|The following article features coverage from the 2018 Oncology Nurse Advisor Navigation Summit. Click here to read more news highlights and expert perspective from the Summit on Oncology Nurse Advisor.|
Nurse Navigators play a crucial role in the continuum of care for patients with cancer. This role spans from diagnosis to cancer survivorship and through the provision of individualized care based on identified patient needs and diagnosis. Patient navigation includes education around the disease state, tests such as colonoscopies and CT scans, and facilitating the scheduling of appointments.
Nurse navigators play a critical role in ensuring compliance and also act as patient advocate to help overcome barriers that could hinder timely cancer care. However, this role does not come without barriers. Patient factors such as financial and economic difficulties, poor health literacy, language barriers, and personal beliefs about the health care system could potentially prevent timely cancer care. Nurse navigators spend a substantial amount of time identifying high-risk patients and assisting with their individual needs. This is often ineffective when nurses are understaffed or have heavy workloads and have poor interdisciplinary team support. The complexities of the health care system and health insurance also play a role in preventing effective patient navigation.

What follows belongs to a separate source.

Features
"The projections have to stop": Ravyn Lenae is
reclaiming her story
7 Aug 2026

Some patient barriers can be addressed from the first contact with a patient. A proper introduction and explanation of the role of the nurse navigator can help the patient understand that the navigator is a key contact for any needs throughout the continuum of care. A structured approach in identifying patient barriers to cancer care involving distinct and appropriate questions or carefully standardized questionnaires are useful. Nurse navigators should learn to anticipate, address, and support the most commonly seen barriers to timely cancer care and have resources or refer the patient to those resources. Transportation is one of those most common patient barriers to treatment adherence. A family support system and involvement should be encouraged when appropriate.
Colorectal cancer is a complex disease to navigate. Treatment can range from surgery for an early stage tumor to radiation, especially in rectal cancer, for neoadjuvant and adjuvant treatment and typically in combination with chemotherapy to decrease risk of local recurrence. Chemotherapy plays a major role in metastatic disease treatment and radiation can also be used in the palliative setting.

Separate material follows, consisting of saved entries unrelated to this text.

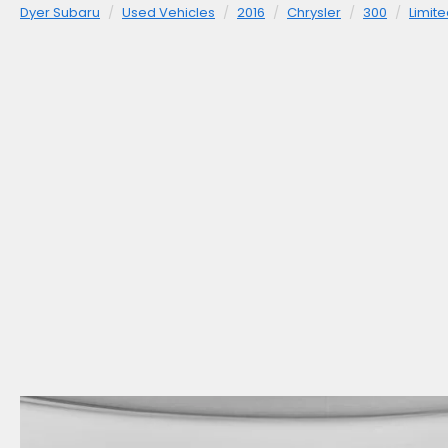
Dyer Subaru
Used Vehicles
2016
Chrysler
300
Limit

In pancreatic cancer, Whipple surgery or distal pancreatectomy in early stage non-metastatic disease is an option. Radiation can be used in combination with chemotherapy in neoadjuvant, adjuvant stages of treatment and locally advanced or borderline disease. Chemotherapy is the preferred treatment for metastatic disease.
As patient educators, nurse navigators are responsible for reinforcing goals of care and setting realistic expectations for the patient. Key components in this phase should include an assessment of the patient’s readiness to learn prior to any teaching; provision of teaching aides during education on treatments, expected side effects, appropriate interventions, and discussions about when to contact a health care provider. With common colorectal and pancreatic cancer treatment side effects, such as nausea, vomiting, neutropenia, fatigue, diarrhea, anorexia, and hair loss, patient education cannot be overemphasized to promote compliance and prevent complications.
Cancer survivorship is a crucial part of the cancer continuum of care. Survivorship should be guided by the acknowledged risk of recurrence which will guide follow up visits and routine tests. Nurse navigators have a role in creating a survivorship care plan, ensuring that patients understand the plan and assisting in scheduling appointments to ensure compliance.
Patient navigation in the cancer continuum can be complex and fragmented. However, a skilled nurse navigator helps to identify barriers to care, assists in providing/identifying appropriate resources, and creates fluid and timely cancer care for patients.